Brave fixed DNS leaks on onion addresses

The Tor feature included in the Brave web browser allows users to access .onion dark web domains within Brave private windows s without having to install Tor as separate software.

The Tor feature was added in June 2018, and allowed Brave users to have increased privacy while browsing the web, allowing them to access .onion versions of legitimate websites such as Facebook, Wikipedia and major news portals.

However, in a published research on the internet this week, an anonymous security researcher claims to have found that Brave's Tor function sends queries for .onion domains to public internet DNS parsers and not to Tor nodes.

The researcher's findings were initially challenged, but several prominent security researchers were able to replicate his findings, including James Kettle, PortSwigger Web Security Research Director, and Will Dormann, a vulnerability analyst for the CERT / CC team.
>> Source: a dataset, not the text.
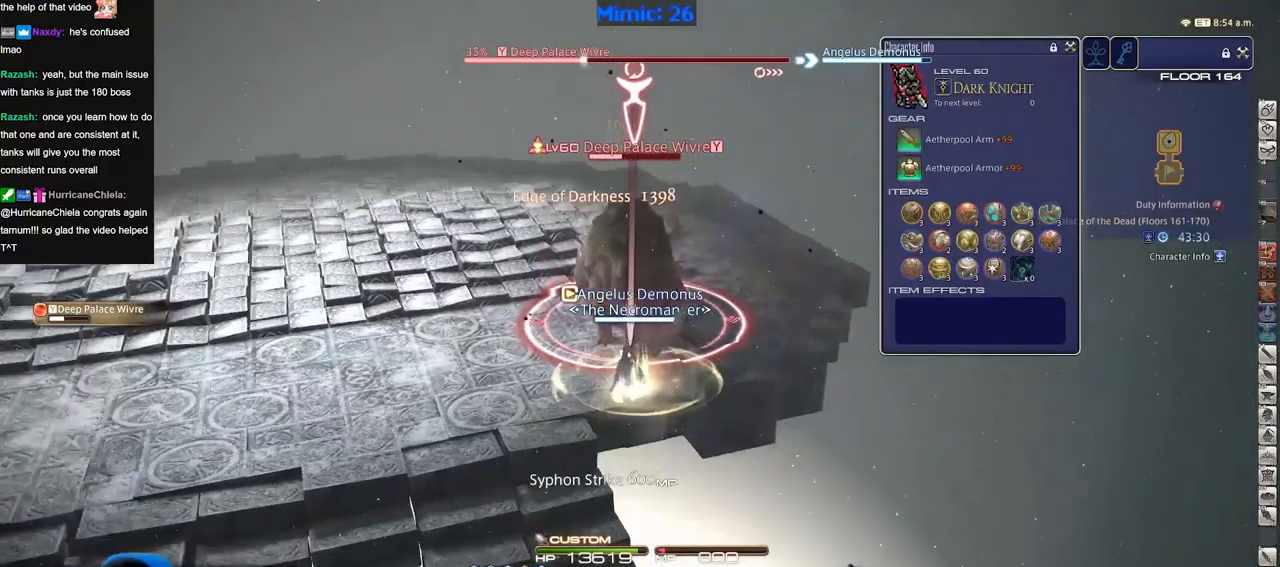
{"keys": [], "events": []}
The risks from this DNS leak are significant, as any leaks create traces in the DNS log files for Tor traffic of browser users Brave.

While this may not be a problem in some western countries with healthy democracies, using Brave to browse Tor sites by oppressive regimes can be a big problem for some browser users.
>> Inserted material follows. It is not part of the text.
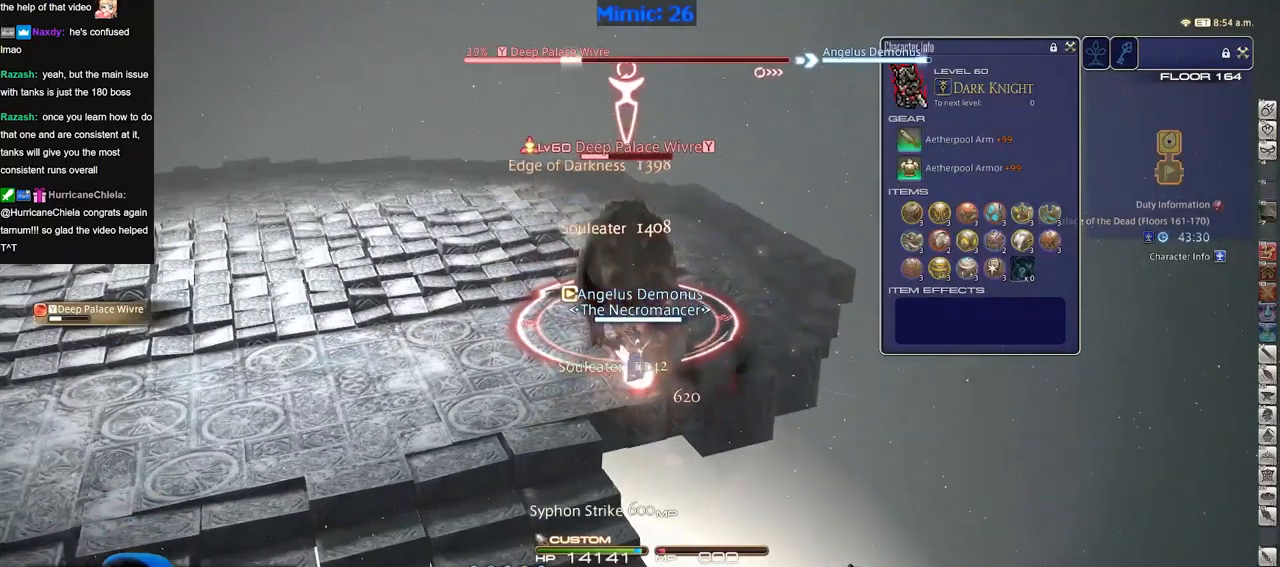
{"keys": ["s"], "events": [[500, "s", "down"]]}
Brave Software today announced an official fix on Twitter. The patch has already been released in the Brave Nightly version, and will soon be upgraded to the stable version probably in the next Brave browser update.

The source of the error was identified as an internal ad blocking feature of Brave, which used DNS queries to detect sites that were trying to bypass ad blocking features. But the developers had forgotten to exclude .onion domains from these controls.